This is a simple exercise for those interested in contributing to erlide. Say that you find a bug in erlide, or decide to fix an existing bug reported in our ticket tracker. I’m assuming that the bug is in the main branch of the project, master. Assuming that you have read Working with Git and are ready to start hacking on your forked repository, let’s get started:

cd erlide
git checkout master
git pull origin
git pull upstream master

What you’ve done here is to check out the master branch and to make sure that you have all the latest changes from both your forked repository on GitHub and from the erlide project’s upstream repository. Now you’re ready to fix the bug. All you have to do is create a new branch and start hacking:

git checkout -b #1449

This command creates a new local branch named “#1449” and checks it out. I’ve named it as such for the bug number. And I say “local branch” because it only exists in the local repository; think of it as a working branch to be used just for the duration of fixing the bug. So now, go ahead and fix it! As you work, commit early and commit often. You can use git add to add one or more files to commit and then commit them:

git add path/to/file.java
git commit -m 'Fixed typo in `file.java`.'

Or, to commit all your current changes at once, just use git commit -a:

git commit -am 'Removed the `id` field.'

Note that you can use GitHub-Flavored Markdown in your commit messages and they’ll be nicely formatted on the site. Also, we strongly recommend that you write Git-preferred commit messages, as they will really help you to review older commits in the future.

Also, there are some great tutorials and howtos out there, so check them out for more on day-to-day use of Git. Overall, you’ll want to commit in lots of small commits rather than one big final commit, so that you can easily go back and change things if you need to.

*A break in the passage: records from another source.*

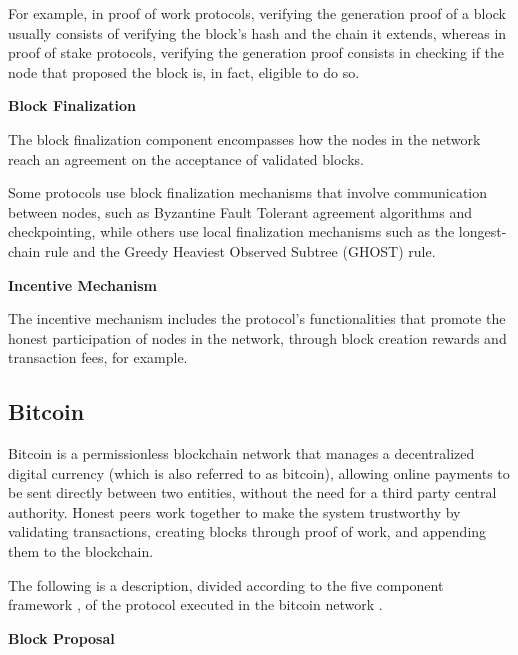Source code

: For example, in proof of work protocols, verifying the generation proof of a block usually consists of verifying the block’s hash and the chain it extends, whereas in proof of stake protocols, verifying the generation proof consists in checking if the node that proposed the block is, in fact, eligible to do so.

\vspace{0.25cm}

\textbf{Block Finalization}

The block finalization component encompasses how the nodes in the network reach an agreement on the acceptance of validated blocks.

Some protocols use block finalization mechanisms that involve communication between nodes, such as Byzantine Fault Tolerant agreement algorithms and checkpointing, while others use local finalization mechanisms such as the longest-chain rule and the Greedy Heaviest Observed Subtree (GHOST) rule.

\vspace{0.25cm}

\textbf{Incentive Mechanism}

The incentive mechanism includes the protocol’s functionalities that promote the honest participation of nodes in the network, through block creation rewards and transaction fees, for example.





\subsection{Bitcoin}

Bitcoin \cite{bitcoin} is a permissionless blockchain network that manages a decentralized digital currency (which is also referred to as bitcoin), allowing online payments to be sent directly between two entities, without the need for a third party central authority. Honest peers work together to make the system trustworthy by validating transactions, creating blocks through proof of work, and appending them to the blockchain.

The following is a description, divided according to the five component framework \cite{survey_bchain_networks}, of the protocol executed in the bitcoin network \cite{bitcoin} \cite{info_propagation_bitcoin}.


\vspace{0.5cm}

\textbf{Block Proposal}

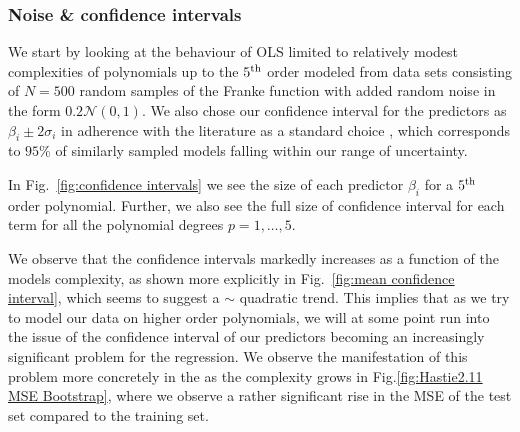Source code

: \documentclass[reprint, english, nofootinbib]{revtex4-2}
\begin{document}
\subsubsection{Noise \& confidence intervals}

\noindent
We start by looking at the behaviour of OLS limited to relatively modest complexities of polynomials up to the $5^{\textup{th}}$ order modeled from data sets consisting of $N=500$ random samples of the Franke function with added random noise in the form $0.2\mathcal N(0, 1)$. We also chose our confidence interval for the predictors as $\beta_i\pm 2\sigma_i$ in adherence with the literature as a standard choice \cite{hastie}, which corresponds to $95\%$ of similarly sampled models falling within our range of uncertainty.

In Fig.~\ref{fig:confidence intervals} we see the size of each predictor $\beta_i$ for a $5^{\textup{th}}$ order polynomial. Further, we also see the full size of confidence interval for each term for all the polynomial degrees $p = 1,\dots, 5$.

We observe that the confidence intervals markedly increases as a function of the models complexity, as shown more explicitly in Fig.~\ref{fig:mean confidence interval}, which seems to suggest a $\sim$ quadratic trend. This implies that as we try to model our data on higher order polynomials, we will at some point run into the issue of the confidence interval of our predictors becoming an increasingly significant problem for the regression.
We observe the manifestation of this problem more concretely in the as the complexity grows in Fig.\ref{fig:Hastie2.11 MSE Bootstrap}, where we observe a rather significant rise in the MSE of the test set compared to the training set.
\end{document}
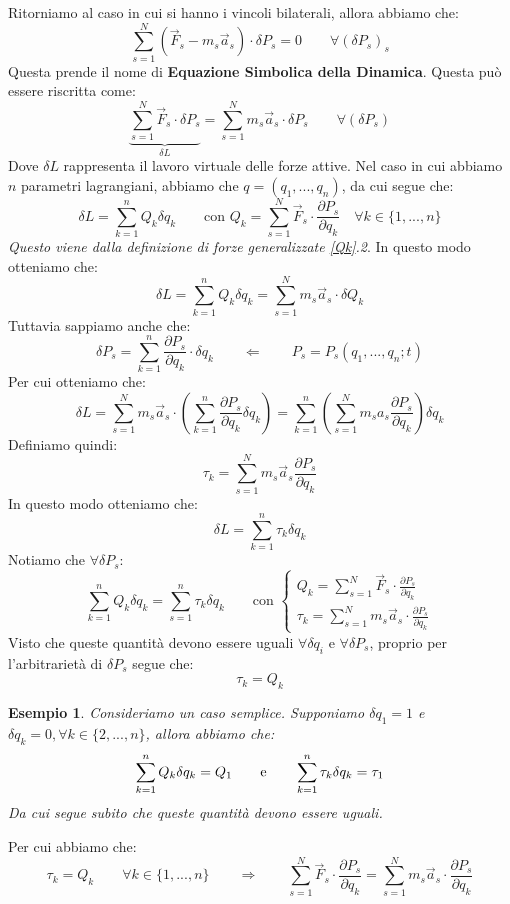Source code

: \documentclass[11pt,a4paper,twoside]{article}
\newtheorem{es}{Esempio}
\theoremstyle{definition}
\begin{document}
Ritorniamo al caso in cui si hanno i vincoli bilaterali, allora abbiamo che:
\[ \sum_{s=1}^N (\vec F_s - m_s \vec a_s) \cdot \delta P_s = 0 \qquad \forall (\delta P_s)_s \]
Questa prende il nome di \textbf{Equazione Simbolica della Dinamica}. Questa può essere riscritta come:
\[ \underbrace{\sum_{s=1}^N \vec F_s \cdot \delta P_s}_{\delta L} = \sum_{s=1}^N m_s \vec a_s \cdot \delta P_s \qquad \forall (\delta P_s) \]
Dove $\delta L$ rappresenta il lavoro virtuale delle forze attive. Nel caso in cui abbiamo $n$ parametri lagrangiani, abbiamo che $q = (q_1,...,q_n)$, da cui segue che:
\[ \delta L = \sum_{k=1}^n Q_k \delta q_k\qquad \text{con }Q_k = \sum_{s=1}^N \vec F_s \cdot \frac{\partial P_s}{\partial q_k} \quad \forall k \in \{1,...,n\} \]
\textit{Questo viene dalla definizione di forze generalizzate \ref{Qk}.2}. In questo modo otteniamo che:
\[ \delta L = \sum_{k=1}^n Q_k \delta q_k = \sum_{s=1}^N m_s \vec a_s \cdot \delta Q_k \]
Tuttavia sappiamo anche che:
\[ \delta P_s = \sum_{k=1}^n \frac{\partial P_s}{\partial q_k} \cdot \delta q_k \qquad \Leftarrow \qquad P_s = P_s(q_1,...,q_n;t) \]
Per cui otteniamo che:
\[ \delta L = \sum_{s=1}^N m_s \vec a_s \cdot \left( \sum_{k=1}^n \frac{\partial P_s}{\partial q_k}\delta q_k \right) = \sum_{k=1}^n \left( \sum_{s=1}^N m_s a_s \frac{\partial P_s}{\partial q_k} \right) \delta q_k \]
Definiamo quindi:
\[ \tau_k = \sum_{s=1}^N m_s \vec a_s \frac{\partial P_s}{\partial q_k} \]
In questo modo otteniamo che:
\[ \delta L = \sum_{k=1}^n \tau_k \delta q_k \]
Notiamo che $\forall \delta P_s$:
\[ \sum_{k=1}^n Q_k \delta q_k = \sum_{s=1}^n \tau_k \delta q_k \qquad \text{con }\begin{cases}
	Q_k = \sum_{s=1}^N \vec F_s \cdot \frac{\partial P_s}{\partial q_k}\\
	\tau_k = \sum_{s=1}^N m_s \vec a_s \cdot \frac{\partial P_s}{\partial q_k}
\end{cases} \]
Visto che queste quantità devono essere uguali $\forall \delta q_i$ e $\forall \delta P_s$, proprio per l'arbitrarietà di $\delta P_s$ segue che:
\[ \tau_k = Q_k \]

\begin{es}
	Consideriamo un caso semplice. Supponiamo $\delta q_1=1$ e $\delta q_k = 0, \forall k \in \{2,...,n\}$, allora abbiamo che:
	\[ \sum_{k=1}^n Q_k \delta q_k = Q_1 \qquad \text e \qquad \sum_{k=1}^n \tau_k \delta q_k = \tau_1 \]
	Da cui segue subito che queste quantità devono essere uguali.
\end{es}

Per cui abbiamo che:
\[ \tau_k = Q_k \qquad \forall k \in \{1,...,n\} \qquad \Rightarrow \qquad \sum_{s=1}^N \vec F_s \cdot \frac{\partial P_s}{\partial q_k} = \sum_{s=1}^N m_s \vec a_s \cdot \frac{\partial P_s}{\partial q_k} \]
\end{document}
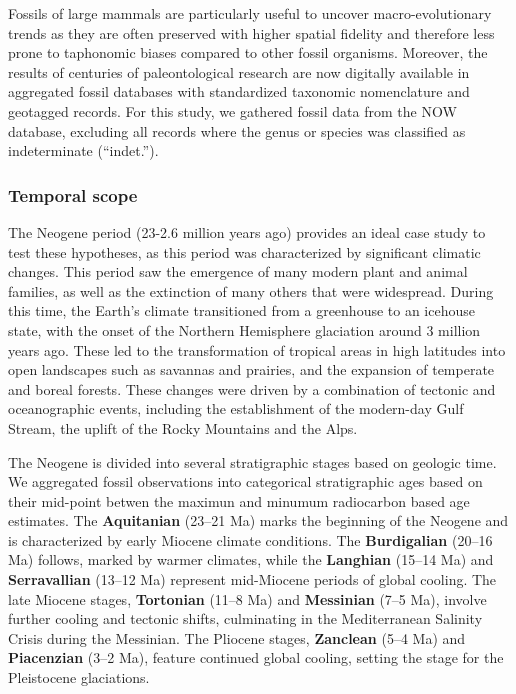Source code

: \documentclass[
]{agujournal2019}
\begin{document}
Fossils of large mammals are particularly useful to uncover
macro-evolutionary trends as they are often preserved with higher
spatial fidelity and therefore less prone to taphonomic biases compared
to other fossil organisms. Moreover, the results of centuries of
paleontological research are now digitally available in aggregated
fossil databases with standardized taxonomic nomenclature and geotagged
records. For this study, we gathered fossil data from the NOW database,
excluding all records where the genus or species was classified as
indeterminate (``indet.'').

\subsubsection{Temporal scope}\label{temporal-scope}

The Neogene period (23-2.6 million years ago) provides an ideal case
study to test these hypotheses, as this period was characterized by
significant climatic changes. This period saw the emergence of many
modern plant and animal families, as well as the extinction of many
others that were widespread. During this time, the Earth's climate
transitioned from a greenhouse to an icehouse state, with the onset of
the Northern Hemisphere glaciation around 3 million years ago. These led
to the transformation of tropical areas in high latitudes into open
landscapes such as savannas and prairies, and the expansion of temperate
and boreal forests. These changes were driven by a combination of
tectonic and oceanographic events, including the establishment of the
modern-day Gulf Stream, the uplift of the Rocky Mountains and the Alps.

The Neogene is divided into several stratigraphic stages based on
geologic time. We aggregated fossil observations into categorical
stratigraphic ages based on their mid-point betwen the maximun and
minumum radiocarbon based age estimates. The \textbf{Aquitanian} (23--21
Ma) marks the beginning of the Neogene and is characterized by early
Miocene climate conditions. The \textbf{Burdigalian} (20--16 Ma)
follows, marked by warmer climates, while the \textbf{Langhian} (15--14
Ma) and \textbf{Serravallian} (13--12 Ma) represent mid-Miocene periods
of global cooling. The late Miocene stages, \textbf{Tortonian} (11--8
Ma) and \textbf{Messinian} (7--5 Ma), involve further cooling and
tectonic shifts, culminating in the Mediterranean Salinity Crisis during
the Messinian. The Pliocene stages, \textbf{Zanclean} (5--4 Ma) and
\textbf{Piacenzian} (3--2 Ma), feature continued global cooling, setting
the stage for the Pleistocene glaciations.
\end{document}
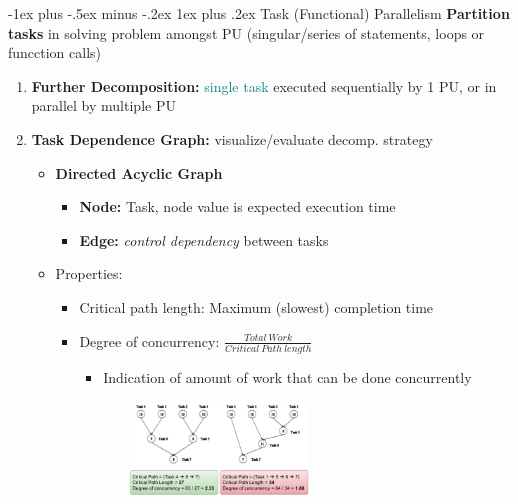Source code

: \documentclass[10pt,landscape]{article}
\makeatletter
\newcommand{\subsubsubsection}{\@startsection{subsubsection}{3}{0mm}%
                                {-1ex plus -.5ex minus -.2ex}%
                                {1ex plus .2ex}%
                                {\normalfont\scriptsize\bfseries}}
\makeatother
\begin{document}
\begin{multicols*}{3}
\subsubsubsection{Task (Functional) Parallelism} 
\textbf{Partition tasks} in solving problem amongst PU (singular/series of statements, loops or funcction calls)
\begin{enumerate}[topsep=0pt,noitemsep,wide=0pt, leftmargin=\dimexpr\labelwidth + 2\labelsep\relax]
    \item \textbf{Further Decomposition:} \textcolor{teal}{single task} executed sequentially by 1 PU, or in parallel by multiple PU
    \item \textbf{Task Dependence Graph:} visualize/evaluate decomp. strategy
    \begin{itemize}[topsep=0pt,noitemsep,wide=0pt, leftmargin=\dimexpr{} + 2\relax]
        \item \textbf{Directed Acyclic Graph}
        \begin{itemize}[topsep=0pt,noitemsep,wide=0pt, leftmargin=\dimexpr{} + 2\relax]
            \item \textbf{Node:} Task, node value is expected execution time
            \item \textbf{Edge:} \textit{control dependency} between tasks
        \end{itemize}
        \item Properties:
        \begin{itemize}[topsep=0pt,noitemsep,wide=0pt, leftmargin=\dimexpr{} + 2\relax]
            \item Critical path length: Maximum (slowest) completion time
            \item Degree of concurrency: $\frac{Total \ Work}{Critical \ Path \ length}$
            \begin{itemize}[topsep=0pt,noitemsep,wide=0pt, leftmargin=\dimexpr{} + 2\relax]
                \item Indication of amount of work that can be done concurrently
            \end{itemize}
            \includegraphics*[width=7.4cm, height=2.5cm]{images/criticalpathlength.PNG}
        \end{itemize}
    \end{itemize}
\end{enumerate}


\end{multicols*}
\end{document}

Oh, and don’t forget to add a note to CHANGES and commit that, too!

git add CHANGES
git commit -m 'Give credit where credit is you.'

When you’re done, the bug is fixed, and all tests pass, make sure everything is committed and then merge your changes back into master:

git checkout master
git merge 1449
git branch -d 1449

Great! You’ve merged all the changes from your branch, and dropped the branch since it’s no longer needed (all of the commits from the branch were played back into master, just as if you’d committed them there). Sure, for a simple bug fix you probably could have stayed in master. But with Git it’s just as easy to create a working branch for a single bug and work on it there, and only merge it back into master when you’re done, so that you keep things well compartmentalized.

So far, all of your changes have been made to your local clone of your repository. Now it’s time to push them upstream to your fork on GitHub. Doing so is easy:

git push origin master

Now your own fork has the changes on GitHub, free to be pulled in by anyone else who has cloned your fork. But your aim, of course, is to get the bug fix into the project repository. Chances are good that a project administrator will see your bug fix merges sooner or later and simply pull them in.

But if you’d like to alert them to the fix so that they pull it in sooner rather than later, hit the home page for your fork of the project and click the button. This will open up a lightbox window in which you can type up a message to the project administrators, perhaps something like:

Fellow Erliders,

I’ve fixed Bug #1449 in my fork. As you know, this is a particularly insidious bug that has effected a lot of our user base. I think it’d be worthwhile to pull it into the project repository in order to get it into the next release of erlide.

Thanks!

Be sure that the checkbox next to “erliders” is checked and then hit the “Send Pull Request” button. There, you’re done.

Thank you for your contribution, we greatly appreciate it. And we hope you enjoy hacking on erlide on GitHub.